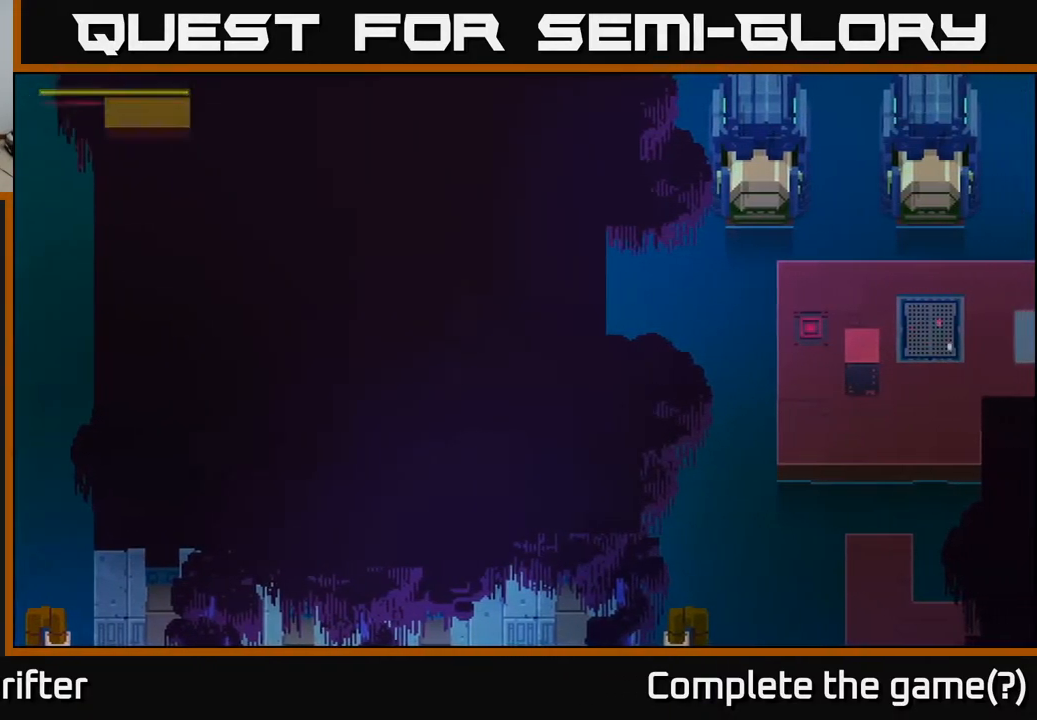
{"buttons": [], "left_stick": "right", "right_stick": "center", "events": [[400, "left_stick", "right"]]}
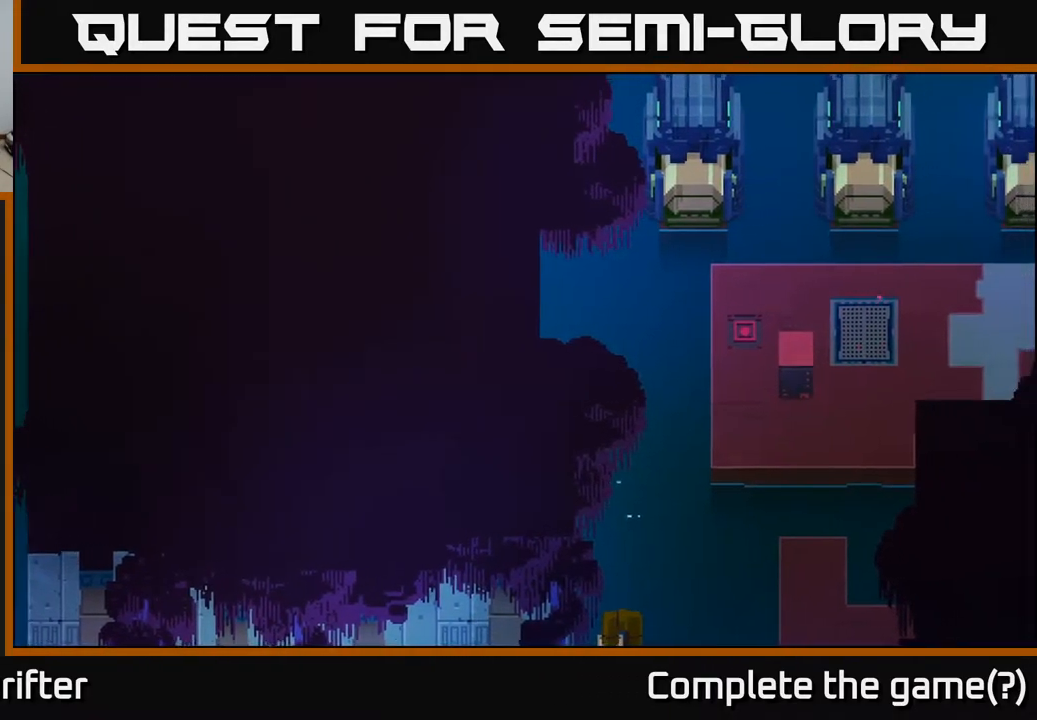
{"buttons": [], "left_stick": "center", "right_stick": "center", "events": [[150, "left_stick", "center"]]}
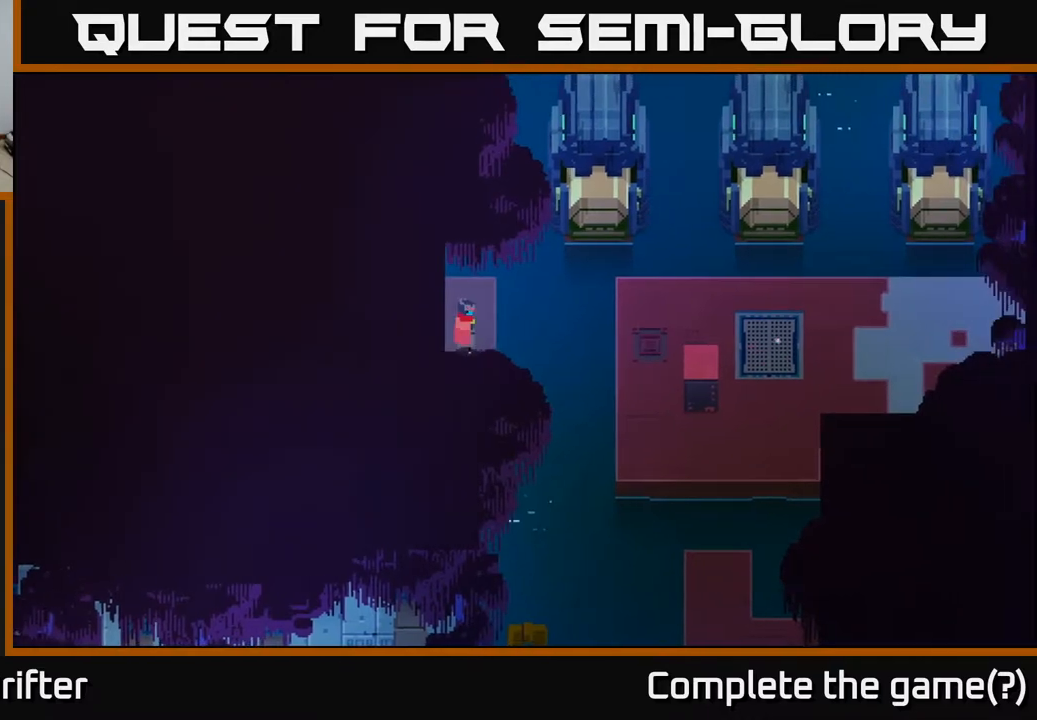
{"buttons": [], "left_stick": "center", "right_stick": "center", "events": []}
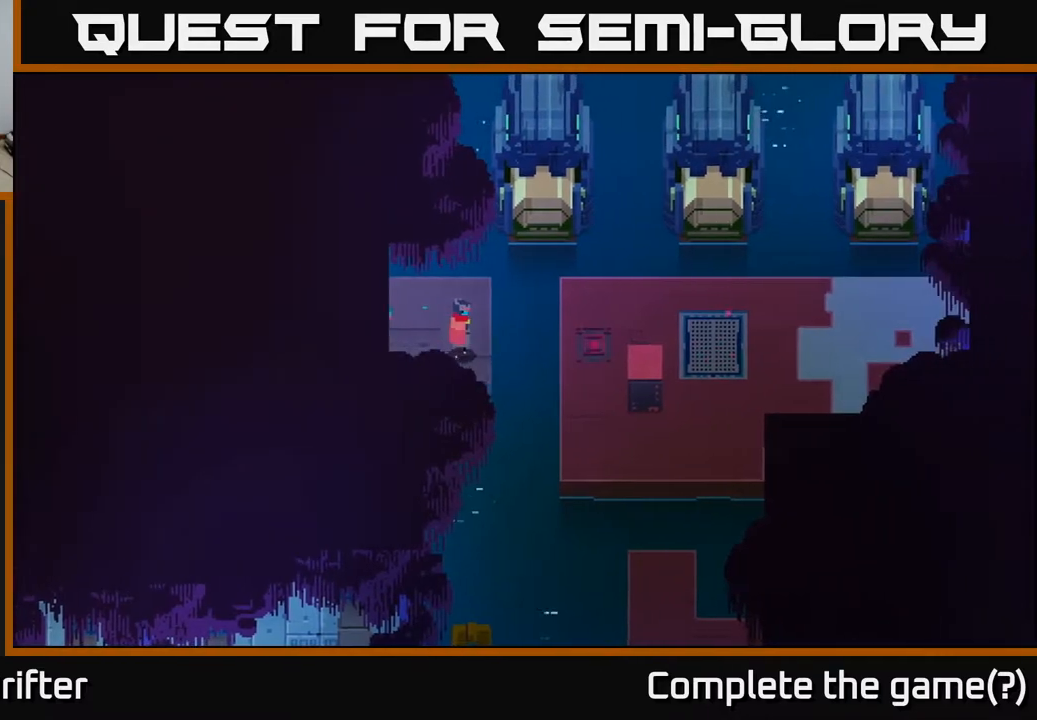
{"buttons": [], "left_stick": "right", "right_stick": "center", "events": [[250, "left_stick", "right"]]}
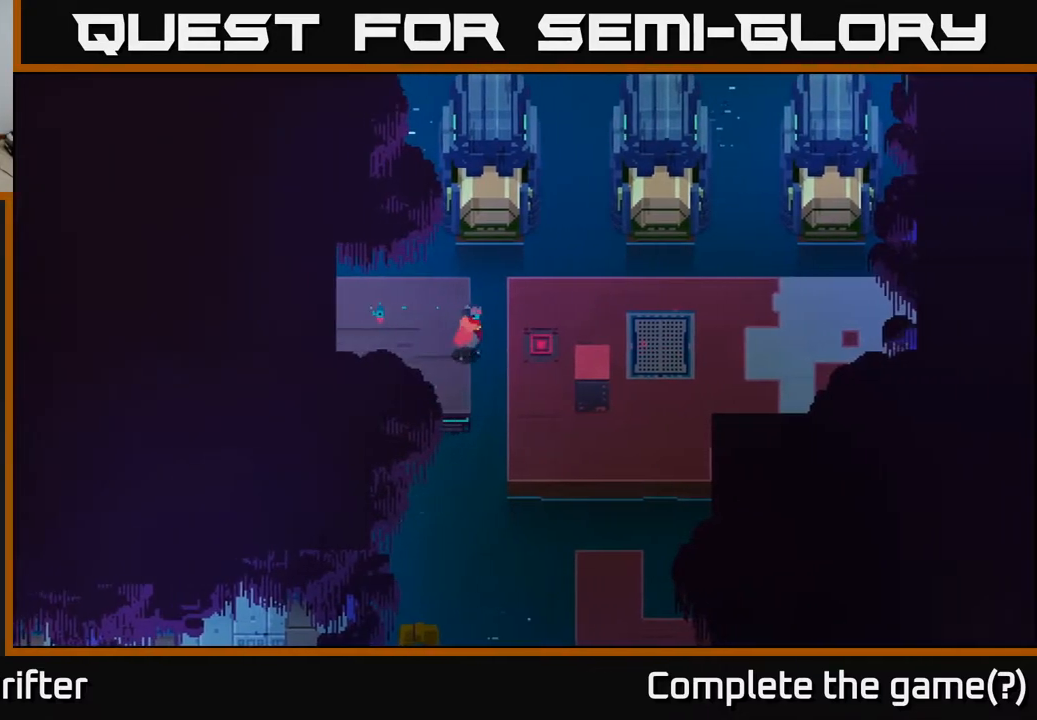
{"buttons": [], "left_stick": "right", "right_stick": "center", "events": []}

## Exercise
Please print the listing above again word for word, without its pictures.

## Answer to this problem
{"buttons": [], "left_stick": "right", "right_stick": "center", "events": [[400, "left_stick", "right"]]}
{"buttons": [], "left_stick": "center", "right_stick": "center", "events": [[150, "left_stick", "center"]]}
{"buttons": [], "left_stick": "center", "right_stick": "center", "events": []}
{"buttons": [], "left_stick": "right", "right_stick": "center", "events": [[250, "left_stick", "right"]]}
{"buttons": [], "left_stick": "right", "right_stick": "center", "events": []}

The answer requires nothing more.